校正というのはとても地道だけれど、非常に大切な作業だ。読者が読んで「あれ?」と引っかかりを感じないよう、何度も何度も、事実関係を含めて確認する。私も前職は制作会社にいたので、校了前は朝から晩まで校正をしていた。就活のエントリーシートの「特技」に「誤字脱字を見つけること」と書いたくらい、私はもともと校正っぽいことが好きだったので、間違い探しみたいに楽しんで校正作業に励んでいた。
この前、中学生の私が書いたノートをぱらぱらとめくる機会があったのだが、その一節にこんなものがあった。
「私たちの人生は、本に例えられると思う。生まれたときから1ページずつ、ストーリーが編まれていく。そして最後には、1人の物語として、後世の記憶に残される。私は今、人生の何ページ目を編んでいるのだろう」。

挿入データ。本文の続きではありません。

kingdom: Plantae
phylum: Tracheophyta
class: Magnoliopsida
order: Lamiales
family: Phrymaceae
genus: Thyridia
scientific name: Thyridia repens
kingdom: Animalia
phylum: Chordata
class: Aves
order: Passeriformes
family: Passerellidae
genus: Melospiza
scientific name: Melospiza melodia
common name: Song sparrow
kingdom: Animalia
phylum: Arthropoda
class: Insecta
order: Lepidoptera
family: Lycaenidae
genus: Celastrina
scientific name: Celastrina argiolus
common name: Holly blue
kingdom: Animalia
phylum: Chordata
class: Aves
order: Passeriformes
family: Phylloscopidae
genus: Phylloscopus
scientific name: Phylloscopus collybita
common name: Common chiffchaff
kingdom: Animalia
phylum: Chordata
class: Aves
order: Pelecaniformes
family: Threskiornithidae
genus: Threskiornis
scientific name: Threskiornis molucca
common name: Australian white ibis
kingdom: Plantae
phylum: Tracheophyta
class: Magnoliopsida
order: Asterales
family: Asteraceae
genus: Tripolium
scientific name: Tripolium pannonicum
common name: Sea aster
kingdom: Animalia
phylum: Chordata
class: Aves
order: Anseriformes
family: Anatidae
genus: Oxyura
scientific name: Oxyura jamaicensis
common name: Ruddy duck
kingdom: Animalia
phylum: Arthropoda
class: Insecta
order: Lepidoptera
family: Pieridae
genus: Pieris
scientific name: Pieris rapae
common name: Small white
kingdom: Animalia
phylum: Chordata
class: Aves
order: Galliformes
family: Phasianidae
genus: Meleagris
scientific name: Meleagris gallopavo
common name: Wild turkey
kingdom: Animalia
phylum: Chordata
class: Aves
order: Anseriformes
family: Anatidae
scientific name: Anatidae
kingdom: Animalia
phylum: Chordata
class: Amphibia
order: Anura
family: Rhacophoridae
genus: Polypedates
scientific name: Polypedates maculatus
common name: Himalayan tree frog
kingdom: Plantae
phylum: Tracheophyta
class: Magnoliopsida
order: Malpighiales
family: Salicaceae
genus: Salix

なるほどね、中学生ながら良いことを言うじゃないか…と思いながら、ハッとさせられる。人生は、「校正NG」な物語なのだ。私たちの人生は、前進あるのみ。一回止まって表現を推敲したり、過去に戻って文脈を変えたりすることはできない。YouTubeの「THE FIRST TAKE」ならぬ、一発撮りだ。
だからこそ、面白いのだともいえる。人為的な要素が一切介入しないからこそ、私たちの常識を遥かに超えるストーリーが生まれて、私たちはそれに圧倒され、心揺さぶられるのだと思う。実際に、私が一番心動かされるのは、人間が創作した物語ではなく、人が生きた人生の物語だ。(それゆえに、人の人生を取材する「JINSEI Nozokimi Project」を始めたという経緯もある。)校正の余地がないこの世界を、面白がる姿勢で臨みたい。